Ferroelectric flash relies on FeFETs, where the gate dielectric includes a ferroelectric layer (e.g., HfZrO or HZO). Data storage occurs via reversible polarization states:

- Polarization shifts the transistor threshold voltage (V_th), creating distinct "on" and "off" states
- Reads are non-destructive (current sensing)
- Writes use low voltages (3–6 V vs. 15–20 V in charge-trap NAND), reducing power consumption

In 3D FeNAND, cells stack vertically like conventional NAND, but ferroelectric gates replace charge-trap layers.

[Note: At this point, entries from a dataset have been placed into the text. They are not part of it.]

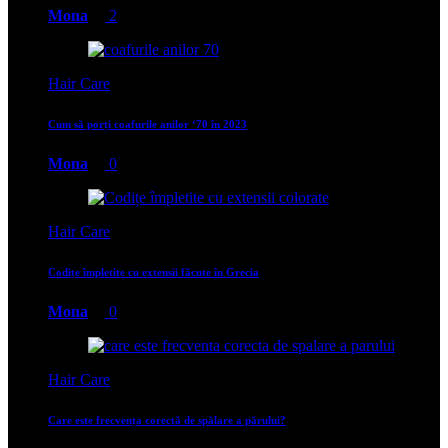
Mona
2
Hair Care
Cum să porți coafurile anilor ‘70 în 2023
Mona
0
Hair Care
Codițe împletite cu extensii făcute în Grecia
Mona
0
Hair Care
Care este frecvența corectă de spălare a părului?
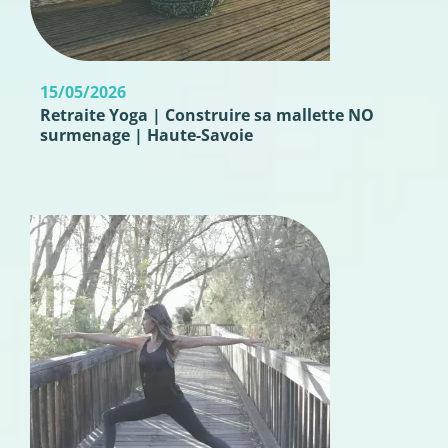
15/05/2026
Retraite Yoga | Construire sa mallette NO
surmenage | Haute-Savoie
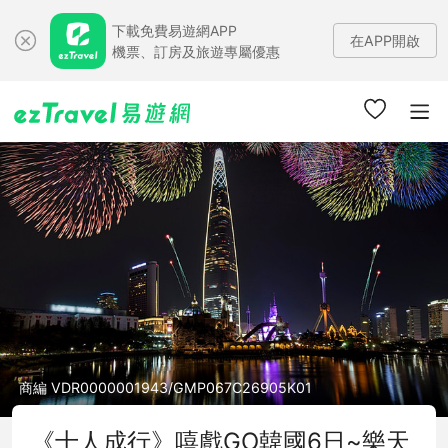
下載免費易遊網APP
在APP開啟
機票、訂房及旅遊專屬優惠
商編 VDR0000001943/GMP067C26905K01
《十人成行》嘻戲GO韓國6日~樂天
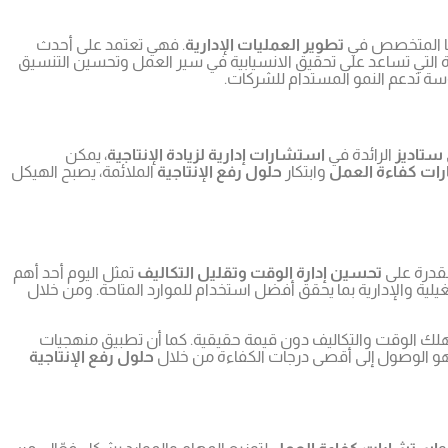
ها المتخصص في
تطوير العمليات الإدارية
. فهي تعتمد على أحدث
ة التي تساعد على تحقيق الانسيابية في سير العمل وتحسين التنسيق
سة تدعم النمو المستدام للشركات.
ستاديز
الرائدة في
استشارات إدارية لزيادة الإنتاجية
، يمكن
ات كفاءة العمل
وابتكار
حلول رفع الإنتاجية
الملائمة، يصبح الهيكل
لقدرة على
تحسين إدارة الوقت وتقليل التكاليف
تمثل اليوم أحد أهم
غيلية والإدارية بما يحقق أفضل استخدام للموارد المتاحة. ومن خلال
هلك الوقت والتكاليف دون قيمة حقيقية. كما أن تطبيق منهجيات
هو الوصول إلى أقصى درجات الكفاءة من خلال
حلول رفع الإنتاجية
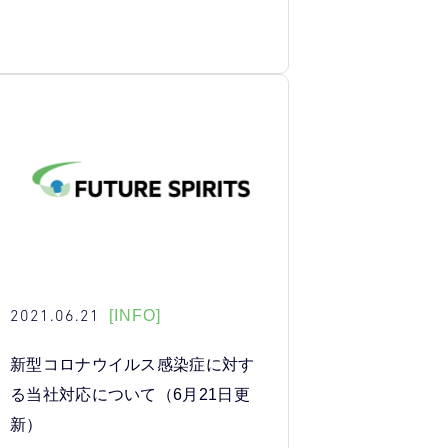
2021.06.21
[INFO]
新型コロナウイルス感染症に対す
る当社対応について（6月21日更
新）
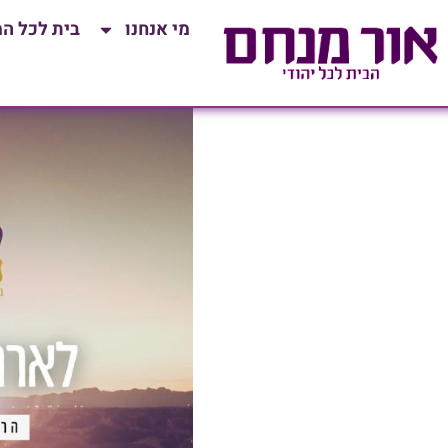
לתוכן
מי אנחנו
בית לכל ה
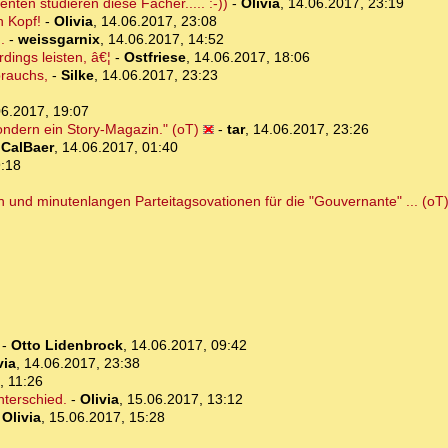
ten studieren diese Fächer..... :-))
-
Olivia
,
14.06.2017, 23:19
n Kopf!
-
Olivia
,
14.06.2017, 23:08
.
-
weissgarnix
,
14.06.2017, 14:52
dings leisten, â€¦
-
Ostfriese
,
14.06.2017, 18:06
brauchs,
-
Silke
,
14.06.2017, 23:23
06.2017, 19:07
ondern ein Story-Magazin." (oT)
-
tar
,
14.06.2017, 23:26
-
CalBaer
,
14.06.2017, 01:40
9:18
h und minutenlangen Parteitagsovationen für die "Gouvernante" ... (oT
-
Otto Lidenbrock
,
14.06.2017, 09:42
via
,
14.06.2017, 23:38
, 11:26
nterschied.
-
Olivia
,
15.06.2017, 13:12
-
Olivia
,
15.06.2017, 15:28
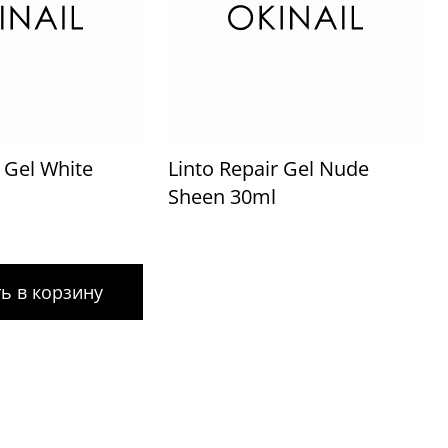
 Gel White
Linto Repair Gel Nude
Sheen 30ml
ь в корзину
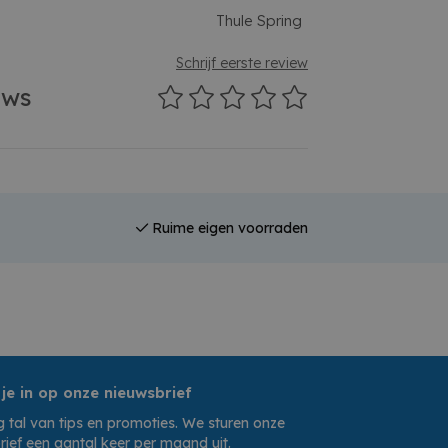
Thule Spring
Schrijf eerste review
ews
Ruime eigen voorraden
 je in op onze nieuwsbrief
 tal van tips en promoties. We sturen onze
rief een aantal keer per maand uit.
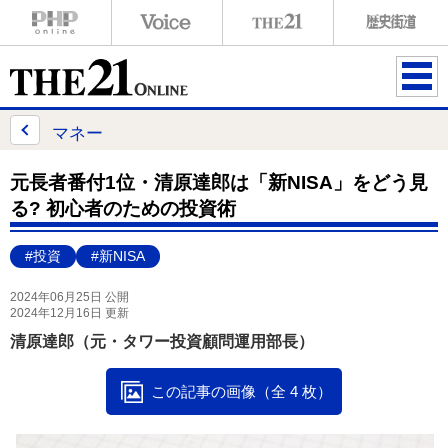
ME
NU
マネー
元長者番付1位・清原達郎は「新NISA」をどう見
る? 初心者のための投資術
#投資
#新NISA
2024年06月25日 公開
2024年12月16日 更新
清原達郎（元・タワー投資顧問運用部長）
この記事の画像（全 4 枚）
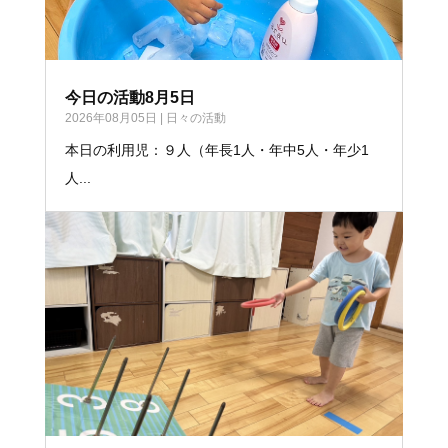
今日の活動8月5日
2026年08月05日
|
日々の活動
本日の利用児：９人（年長1人・年中5人・年少1
人...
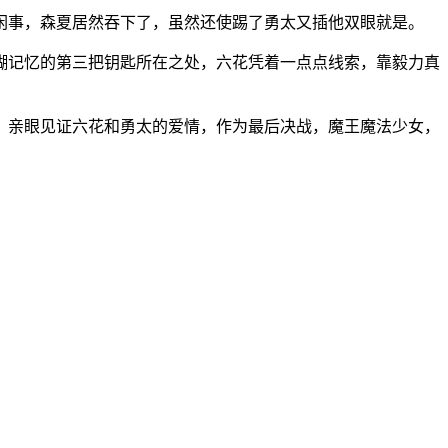
闲事，森夏居然吞下了，虽然还使踢了勇太又插他双眼就是。
糊记忆的第三把钥匙所在之处，六花凭着一点点线索，靠毅力真
，亲眼见证六花和勇太的爱情，作为最后决战，魔王魔法少女，
！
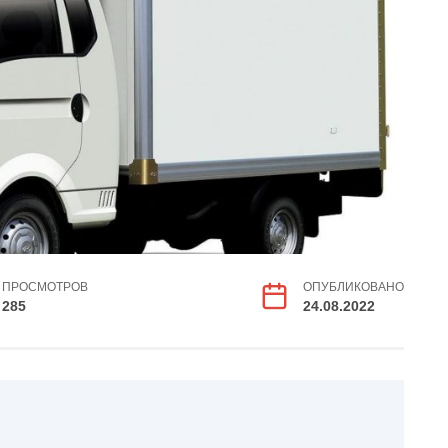
ПРОСМОТРОВ
ОПУБЛИКОВАНО
285
24.08.2022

To store or retrieve information from a cell (up to 5 bits), FeNAND uses a vertical "pass voltage" that connects the cells in a column so that it acts like a single wire. To reduce power demand, Samsung replaced the silicon in current-carrying channels with indium-gallium-zinc-oxide, a semiconductor that allows a 96% lower pass current to switch it.

== Advantages ==

- Lower power: Reduced program/erase voltages and no high pass disturbance
- Higher endurance: 10^{9}–10^{12} cycles vs. 10^{3}–10^{5} for NAND
- Faster speeds: Sub-10 ns switching in prototypes
- Scalability: Potential for >512 layers and TLC/QLC operation
- Multi-bit capability: Large memory windows (up to 12–17 V in 2025 demos)

== Challenges ==

- Retention and fatigue: polarization degradation over cycles; mitigated by gate-stack engineering (e.g., Al_{2}O_{3} interlayers):
- Disturbance in strings: Program/erase interference; solved via band engineering or superlattice structures
- Manufacturing: Precise control of HfO_{2} orthorhombic phase; integration with oxide channels (e.g., IGZO) for reliability.

== Comparison ==

Comparison with FeRAM
| Aspect | Ferroelectric Flash (FeNAND/FeFET NAND) | FeRAM |
|---|---|---|
| Structure | FeFET strings (3D vertical NAND-like) | 1T-1C capacitor arrays |
| Density | High (potential Tb/mm^{2}) | Low (Mb range, planar limits) |
| Read | Non-destructive | Destructive (write-after-read) |
| Endurance | 10^{9}–10^{12} cycles | >10^{15} cycles |
| Speed | ns-scale program/erase | ns-scale, but array-limited |
| Power | Very low (no high pass voltage) | Low |
| Status | Research/prototype | Commercial (niche) |

== Applications ==
The technology has potential in AI edge devices, hyperscale storage, and low-latency NVM. Challenges include reliability, scaling, and cost. Ongoing work (IEDM 2024–2025) focuses on hybrid FeNAND and in-memory computing.